Despite being encumbered with a fraudulent two-year investigation of election-rigging with the Russians, followed by a totally spurious impeachment carnival (in which Trump was accused of unimpeachable acts for which there was no evidence anyway), Trump has had, up to the current pandemic, the most successful first term in the country’s history with the possible exceptions of Abraham Lincoln, Franklin D. Roosevelt and Richard Nixon. He has delivered on his promises of tax cuts, deregulation, drastic reduction of illegal immigration, better trade arrangements, constitutionalist federal judges, renovation of the military, the smashing of ISIL, revival of nuclear non-proliferation in respect of Iran and North Korea (which had swindled his predecessors), elimination of unemployment and net oil imports, reduction of poverty and violent crime and expansion of manufacturing and of the workforce. Trump has effectively, if histrionically at times, managed the public health crisis and produced an economic assistance package that will provide a swift restoration of pre-coronavirus prosperity.

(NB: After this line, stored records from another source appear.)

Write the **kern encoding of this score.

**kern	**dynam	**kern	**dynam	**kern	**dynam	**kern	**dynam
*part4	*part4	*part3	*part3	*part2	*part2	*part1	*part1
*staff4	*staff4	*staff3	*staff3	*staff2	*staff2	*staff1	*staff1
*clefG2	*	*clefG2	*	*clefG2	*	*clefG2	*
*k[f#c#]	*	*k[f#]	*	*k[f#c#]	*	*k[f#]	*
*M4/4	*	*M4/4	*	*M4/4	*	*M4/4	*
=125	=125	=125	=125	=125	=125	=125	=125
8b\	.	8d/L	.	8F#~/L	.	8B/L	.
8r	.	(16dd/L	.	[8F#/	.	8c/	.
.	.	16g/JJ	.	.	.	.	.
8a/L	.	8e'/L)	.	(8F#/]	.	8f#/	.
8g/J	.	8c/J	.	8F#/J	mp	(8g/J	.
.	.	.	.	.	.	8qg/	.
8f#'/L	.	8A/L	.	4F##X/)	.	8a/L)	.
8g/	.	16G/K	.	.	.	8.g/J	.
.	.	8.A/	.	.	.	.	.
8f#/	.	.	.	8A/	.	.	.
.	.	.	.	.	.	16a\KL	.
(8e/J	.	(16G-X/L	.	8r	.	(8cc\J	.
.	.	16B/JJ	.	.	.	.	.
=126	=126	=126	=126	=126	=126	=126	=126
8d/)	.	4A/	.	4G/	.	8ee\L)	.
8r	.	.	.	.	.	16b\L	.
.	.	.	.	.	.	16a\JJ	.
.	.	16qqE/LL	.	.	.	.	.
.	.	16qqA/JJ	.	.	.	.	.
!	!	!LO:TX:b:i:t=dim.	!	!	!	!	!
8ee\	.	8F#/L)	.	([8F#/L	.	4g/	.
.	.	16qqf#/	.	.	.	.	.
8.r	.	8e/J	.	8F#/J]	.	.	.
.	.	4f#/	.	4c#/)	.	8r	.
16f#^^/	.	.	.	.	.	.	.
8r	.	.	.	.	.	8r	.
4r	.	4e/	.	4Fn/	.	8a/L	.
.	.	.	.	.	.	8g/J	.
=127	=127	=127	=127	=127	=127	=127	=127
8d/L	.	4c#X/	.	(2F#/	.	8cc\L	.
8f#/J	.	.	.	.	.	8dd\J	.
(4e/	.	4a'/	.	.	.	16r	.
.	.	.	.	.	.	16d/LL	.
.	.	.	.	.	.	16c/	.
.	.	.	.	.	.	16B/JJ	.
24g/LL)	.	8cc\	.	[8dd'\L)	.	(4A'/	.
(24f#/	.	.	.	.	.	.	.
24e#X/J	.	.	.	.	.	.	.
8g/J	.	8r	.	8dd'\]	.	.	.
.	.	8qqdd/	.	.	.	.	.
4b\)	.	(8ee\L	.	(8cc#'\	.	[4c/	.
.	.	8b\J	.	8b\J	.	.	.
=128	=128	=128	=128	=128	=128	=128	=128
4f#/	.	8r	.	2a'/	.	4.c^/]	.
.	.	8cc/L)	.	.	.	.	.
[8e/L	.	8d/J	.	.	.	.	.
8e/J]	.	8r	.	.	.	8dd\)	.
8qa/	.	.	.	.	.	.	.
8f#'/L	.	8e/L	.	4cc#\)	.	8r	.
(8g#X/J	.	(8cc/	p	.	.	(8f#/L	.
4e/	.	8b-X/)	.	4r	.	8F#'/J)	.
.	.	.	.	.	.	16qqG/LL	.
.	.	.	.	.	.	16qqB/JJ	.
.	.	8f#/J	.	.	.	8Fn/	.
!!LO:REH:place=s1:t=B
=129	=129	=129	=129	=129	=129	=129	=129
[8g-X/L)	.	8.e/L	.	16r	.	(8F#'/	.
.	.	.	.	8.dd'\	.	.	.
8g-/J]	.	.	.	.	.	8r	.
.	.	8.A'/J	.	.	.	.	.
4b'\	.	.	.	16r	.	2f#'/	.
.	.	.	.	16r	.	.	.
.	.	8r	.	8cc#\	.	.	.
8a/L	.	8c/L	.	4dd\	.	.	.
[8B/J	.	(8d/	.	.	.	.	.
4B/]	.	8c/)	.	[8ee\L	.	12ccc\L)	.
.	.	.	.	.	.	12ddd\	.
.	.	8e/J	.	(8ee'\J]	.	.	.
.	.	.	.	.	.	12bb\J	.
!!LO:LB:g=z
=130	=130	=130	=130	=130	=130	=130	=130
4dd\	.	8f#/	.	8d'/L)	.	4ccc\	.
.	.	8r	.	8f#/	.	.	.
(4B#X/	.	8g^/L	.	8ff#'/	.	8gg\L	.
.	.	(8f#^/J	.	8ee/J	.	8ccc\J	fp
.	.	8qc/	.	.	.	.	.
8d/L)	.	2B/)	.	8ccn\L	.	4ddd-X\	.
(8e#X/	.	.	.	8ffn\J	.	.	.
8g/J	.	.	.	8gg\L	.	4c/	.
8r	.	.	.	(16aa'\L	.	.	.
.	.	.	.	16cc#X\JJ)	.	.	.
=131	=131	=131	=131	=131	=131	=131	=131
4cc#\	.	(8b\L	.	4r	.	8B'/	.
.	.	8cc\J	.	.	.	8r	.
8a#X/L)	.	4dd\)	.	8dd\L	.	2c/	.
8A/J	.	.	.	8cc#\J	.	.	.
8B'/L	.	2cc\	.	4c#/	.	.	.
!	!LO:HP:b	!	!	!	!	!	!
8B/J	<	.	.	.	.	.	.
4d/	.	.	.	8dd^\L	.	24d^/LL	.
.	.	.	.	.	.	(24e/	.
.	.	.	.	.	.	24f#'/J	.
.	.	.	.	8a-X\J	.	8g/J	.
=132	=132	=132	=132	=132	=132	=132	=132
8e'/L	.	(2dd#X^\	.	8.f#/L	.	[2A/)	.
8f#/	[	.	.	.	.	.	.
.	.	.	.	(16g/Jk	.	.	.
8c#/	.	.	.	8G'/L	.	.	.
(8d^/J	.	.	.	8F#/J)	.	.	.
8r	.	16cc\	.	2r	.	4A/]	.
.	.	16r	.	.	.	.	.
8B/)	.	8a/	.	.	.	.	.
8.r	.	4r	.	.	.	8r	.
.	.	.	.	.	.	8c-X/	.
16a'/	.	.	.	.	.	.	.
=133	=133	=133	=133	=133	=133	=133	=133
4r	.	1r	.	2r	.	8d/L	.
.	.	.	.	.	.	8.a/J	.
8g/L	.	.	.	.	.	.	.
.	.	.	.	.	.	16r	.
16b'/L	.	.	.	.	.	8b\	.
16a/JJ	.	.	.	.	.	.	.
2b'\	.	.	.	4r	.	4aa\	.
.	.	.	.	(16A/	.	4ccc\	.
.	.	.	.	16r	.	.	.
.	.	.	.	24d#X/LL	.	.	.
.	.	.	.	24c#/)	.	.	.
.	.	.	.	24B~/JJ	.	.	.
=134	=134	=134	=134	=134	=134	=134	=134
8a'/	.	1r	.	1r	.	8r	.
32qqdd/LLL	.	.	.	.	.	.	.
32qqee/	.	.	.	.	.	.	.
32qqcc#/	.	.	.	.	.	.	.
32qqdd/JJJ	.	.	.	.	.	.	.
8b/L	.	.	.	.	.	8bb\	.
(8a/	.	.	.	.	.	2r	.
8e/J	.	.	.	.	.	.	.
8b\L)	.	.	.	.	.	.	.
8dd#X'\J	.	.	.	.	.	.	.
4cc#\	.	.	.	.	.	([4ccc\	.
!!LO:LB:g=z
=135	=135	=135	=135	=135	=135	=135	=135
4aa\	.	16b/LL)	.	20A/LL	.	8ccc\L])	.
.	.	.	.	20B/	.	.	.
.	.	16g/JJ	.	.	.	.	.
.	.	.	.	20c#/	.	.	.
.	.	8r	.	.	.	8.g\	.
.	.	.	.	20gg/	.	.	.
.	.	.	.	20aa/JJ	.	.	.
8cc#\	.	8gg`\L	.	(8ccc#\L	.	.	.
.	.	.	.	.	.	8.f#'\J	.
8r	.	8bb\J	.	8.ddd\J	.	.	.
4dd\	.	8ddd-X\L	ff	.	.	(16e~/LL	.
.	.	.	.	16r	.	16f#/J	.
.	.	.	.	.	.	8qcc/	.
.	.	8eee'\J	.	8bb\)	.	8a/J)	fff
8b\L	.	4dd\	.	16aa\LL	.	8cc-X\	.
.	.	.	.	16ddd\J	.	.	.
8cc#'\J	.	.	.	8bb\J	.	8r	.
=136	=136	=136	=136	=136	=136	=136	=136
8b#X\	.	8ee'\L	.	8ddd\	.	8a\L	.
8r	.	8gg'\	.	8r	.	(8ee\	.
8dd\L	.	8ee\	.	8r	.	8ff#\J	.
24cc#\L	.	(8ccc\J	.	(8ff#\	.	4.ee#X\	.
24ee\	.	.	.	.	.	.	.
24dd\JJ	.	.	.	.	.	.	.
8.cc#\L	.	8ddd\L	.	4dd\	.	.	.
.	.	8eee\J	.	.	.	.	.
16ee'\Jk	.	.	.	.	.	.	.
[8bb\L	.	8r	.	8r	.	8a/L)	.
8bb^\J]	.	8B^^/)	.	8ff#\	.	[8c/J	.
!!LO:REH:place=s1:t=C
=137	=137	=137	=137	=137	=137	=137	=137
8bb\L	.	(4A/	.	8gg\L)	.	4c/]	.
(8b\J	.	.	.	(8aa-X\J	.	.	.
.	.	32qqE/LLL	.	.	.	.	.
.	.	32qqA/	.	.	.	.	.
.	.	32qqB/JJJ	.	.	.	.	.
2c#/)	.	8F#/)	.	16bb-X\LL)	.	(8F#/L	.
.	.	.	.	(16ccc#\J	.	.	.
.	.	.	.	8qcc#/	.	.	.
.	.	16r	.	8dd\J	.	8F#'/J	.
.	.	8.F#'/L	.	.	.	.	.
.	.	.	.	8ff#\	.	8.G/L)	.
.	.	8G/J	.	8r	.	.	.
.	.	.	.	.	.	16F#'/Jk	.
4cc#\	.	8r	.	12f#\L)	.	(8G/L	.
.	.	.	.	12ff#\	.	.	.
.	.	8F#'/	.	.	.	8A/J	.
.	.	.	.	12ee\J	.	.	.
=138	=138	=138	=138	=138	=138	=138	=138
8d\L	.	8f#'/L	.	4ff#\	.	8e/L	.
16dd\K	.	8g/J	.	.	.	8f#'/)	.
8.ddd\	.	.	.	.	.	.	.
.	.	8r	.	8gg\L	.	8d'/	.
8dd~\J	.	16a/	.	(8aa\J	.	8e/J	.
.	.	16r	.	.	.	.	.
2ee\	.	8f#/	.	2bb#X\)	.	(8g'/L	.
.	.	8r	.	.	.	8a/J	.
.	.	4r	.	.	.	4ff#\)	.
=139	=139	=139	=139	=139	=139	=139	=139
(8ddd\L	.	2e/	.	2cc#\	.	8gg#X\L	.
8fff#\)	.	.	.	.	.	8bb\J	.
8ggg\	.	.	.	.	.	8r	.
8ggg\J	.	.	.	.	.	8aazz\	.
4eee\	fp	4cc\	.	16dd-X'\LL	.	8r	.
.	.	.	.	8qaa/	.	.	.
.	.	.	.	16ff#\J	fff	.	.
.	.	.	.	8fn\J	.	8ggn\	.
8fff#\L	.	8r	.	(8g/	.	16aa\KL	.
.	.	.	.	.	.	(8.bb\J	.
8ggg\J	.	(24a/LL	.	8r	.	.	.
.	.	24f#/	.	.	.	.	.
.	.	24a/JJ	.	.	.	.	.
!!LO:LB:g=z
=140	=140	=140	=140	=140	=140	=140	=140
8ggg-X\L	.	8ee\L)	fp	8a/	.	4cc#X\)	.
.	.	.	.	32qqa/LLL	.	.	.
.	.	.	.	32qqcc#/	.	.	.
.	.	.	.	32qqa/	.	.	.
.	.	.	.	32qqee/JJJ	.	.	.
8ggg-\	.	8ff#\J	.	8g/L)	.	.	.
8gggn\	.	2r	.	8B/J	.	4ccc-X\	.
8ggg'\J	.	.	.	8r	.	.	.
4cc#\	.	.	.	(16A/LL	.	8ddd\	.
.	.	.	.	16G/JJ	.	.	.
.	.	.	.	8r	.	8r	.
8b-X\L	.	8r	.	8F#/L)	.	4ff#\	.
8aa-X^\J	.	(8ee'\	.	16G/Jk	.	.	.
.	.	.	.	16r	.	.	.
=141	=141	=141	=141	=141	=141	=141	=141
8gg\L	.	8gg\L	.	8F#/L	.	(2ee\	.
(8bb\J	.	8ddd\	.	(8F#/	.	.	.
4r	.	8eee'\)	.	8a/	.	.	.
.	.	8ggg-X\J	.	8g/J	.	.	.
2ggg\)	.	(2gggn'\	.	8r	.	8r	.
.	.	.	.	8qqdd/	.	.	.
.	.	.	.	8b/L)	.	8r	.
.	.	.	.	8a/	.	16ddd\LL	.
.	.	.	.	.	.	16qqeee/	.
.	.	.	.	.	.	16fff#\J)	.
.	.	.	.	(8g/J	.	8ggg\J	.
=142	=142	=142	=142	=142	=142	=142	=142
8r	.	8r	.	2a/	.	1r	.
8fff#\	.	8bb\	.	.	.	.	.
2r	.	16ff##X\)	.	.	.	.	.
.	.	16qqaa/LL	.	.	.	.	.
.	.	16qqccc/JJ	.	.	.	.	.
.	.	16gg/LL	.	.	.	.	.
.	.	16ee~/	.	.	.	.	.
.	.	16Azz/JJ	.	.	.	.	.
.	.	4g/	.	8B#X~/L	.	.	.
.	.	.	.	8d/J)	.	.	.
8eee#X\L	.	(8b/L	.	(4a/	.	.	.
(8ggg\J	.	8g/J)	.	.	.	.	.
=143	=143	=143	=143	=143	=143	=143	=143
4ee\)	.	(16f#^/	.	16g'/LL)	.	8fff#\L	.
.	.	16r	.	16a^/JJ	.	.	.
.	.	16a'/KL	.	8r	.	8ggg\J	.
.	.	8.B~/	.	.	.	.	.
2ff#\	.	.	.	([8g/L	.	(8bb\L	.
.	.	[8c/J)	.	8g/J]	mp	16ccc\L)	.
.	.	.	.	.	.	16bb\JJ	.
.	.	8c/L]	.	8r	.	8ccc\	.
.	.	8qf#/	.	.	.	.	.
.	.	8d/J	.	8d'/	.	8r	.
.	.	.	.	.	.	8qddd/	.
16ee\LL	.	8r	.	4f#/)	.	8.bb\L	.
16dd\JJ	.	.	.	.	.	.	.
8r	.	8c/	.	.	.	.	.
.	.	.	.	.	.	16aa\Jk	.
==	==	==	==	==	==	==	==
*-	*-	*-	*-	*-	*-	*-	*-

His punch-drunk Democratic opponents, to avoid the nomination of a raving Marxist, have had to elevate a spavined wheel-horse and they are heading for the last round-up.
Trump’s domestic enemies have the excuse of resenting Trump’s bone-crushing defeat of them. We have no excuse in Canada for not recognizing the resurrection of American strength. Trump’s grievance was not with Canada, but Mexico, for enticing away American factories, exporting back into the U.S., incentivizing the non-repatriation of American corporate profits from Mexico and facilitating the illegal entry into the U.S. of up to a million unskilled migrants a year. He has resolved all that. And I can assure John Ibbitson that Trump is staunchly loyal to his friends. His public personality is an acquired taste, or not, though his talents as a showman, which is always important in the U.S., are considerable. No one speaks of China’s impending elevation to primacy over America now. Canadians of all people should have noticed this, and contemplation of the Chinese alternative, especially after its shameful performance in the coronavirus crisis, is a sobering thought. In reviving America, Trump is carrying the whole of the West with him. Our failure to perceive that is more disappointing than our ingratitude.